Brummett laments the loss of media context, ills of ‘cheap speech’

by The City Wire staff ([email protected]) 70 views 

story submitted by the University of Arkansas at Fort Smith

Syndicated columnist John Brummett lamented the loss of "institutional memory" among news media outlets today as reporters are urged to "get whatever you can, however you can get it and get it quick."

Brummett’s comments came during a Constitution Week event held Sept. 17 on the campus of the University of Arkansas at Fort Smith, an event where he spoke to just-out-of-high-school students who sat next to senior citizens from the community. Brummett’s appearance at UAFS was part of a week of activities with the theme "Freedom of the Press and You." This is the third year for UA Fort Smith to participate in the American Democracy Project, an initiative of more than 200 universities in the United States that is designed to foster civic engagement at all levels.

Brummett said no one had been working at some of those media entities long enough to stop and look at the broader concept.

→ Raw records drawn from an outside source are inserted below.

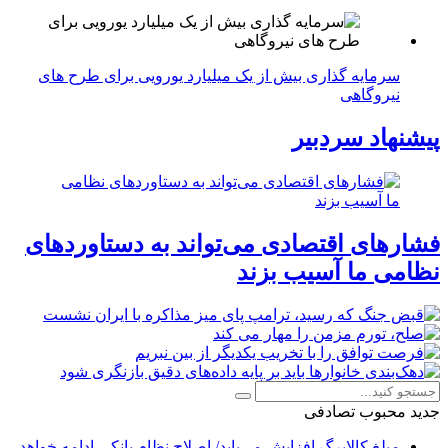
سرمایه گذاری بیش از یک میلیارد یورویی برای طرح های
نیروگاهی
پیشنهاد سردبیر
فشارهای اقتصادی می‌تواند به دستاوردهای
نظامی ما آسیب بزند
جدید
محبوب
تصادفی
مبلغ کالابرگ افزایش می‌یابد/ اصلاح نظام بانکی ادامه خواهد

"It’s not that they are purposely refusing to provide context [in what they report] … not that they are bad people," he said. "The system has evolved into a way that does not serve serious contextual reporting."

He said this type of reporting, found on 24-hour cable operations and on the Internet now, has become the norm.

Brummett, who has been writing for Arkansas newspapers for nearly 40 years, said he also deplored news organizations that exist to advance an ideological purpose and tailored their news coverage to that end.

His topic for the UAFS talk was "The Burden of Freedom," part of an American Democracy Project activity on the campus. Brummett called freedom of the press a struggle.

"The burden … is to overcome the destructive nature of cheap speech," he said, calling what is seen on the Internet often incendiary, full of rumor and personal attack and hosted by people that are anonymous.

"Free speech is great, but it is a burden, and it is a burden to be overcome."

Brummett said the burdens of freedom are to get past fear to have the courage to exercise the freedom granted, to put up with "all the nonsense we hear," and to, amid the free expression treasured, to overcome it with reason and detachment.

"I’m not giving you a lot of answers. I’m giving you things to think about."

At the end of his talk, audience members questioned him on a variety of issues regarding his speech and including national health care and the upcoming proposed merger of the Arkansas Democrat-Gazette with the Morning News of Springdale.

Brummett started his career as a part-time sportswriter for the former Arkansas Democrat in Little Rock when he was only 16. His columns on Arkansas politics, which began appearing in February 1986, have been published in the Arkansas Gazette, Arkansas Democrat, Arkansas Times, Arkansas Business and in the Arkansas Democrat-Gazette. Since July 2000 he has been a syndicated columnist for a group of Stephens Media newspapers, which includes the Times Record of Fort Smith.

Brummett is the author of a book on Bill Clinton’s first year as president, "Highwire — From the Back Roads to the Beltway, the Education of Bill Clinton," which he wrote while spending 1993 living in Washington, D.C. The book was praised by the Chicago Sun-Times as one of the best political books of 1994 and lauded by the Library Journal as "the best book to date on the Clinton presidency, better than Bob Woodward’s, "The Agenda."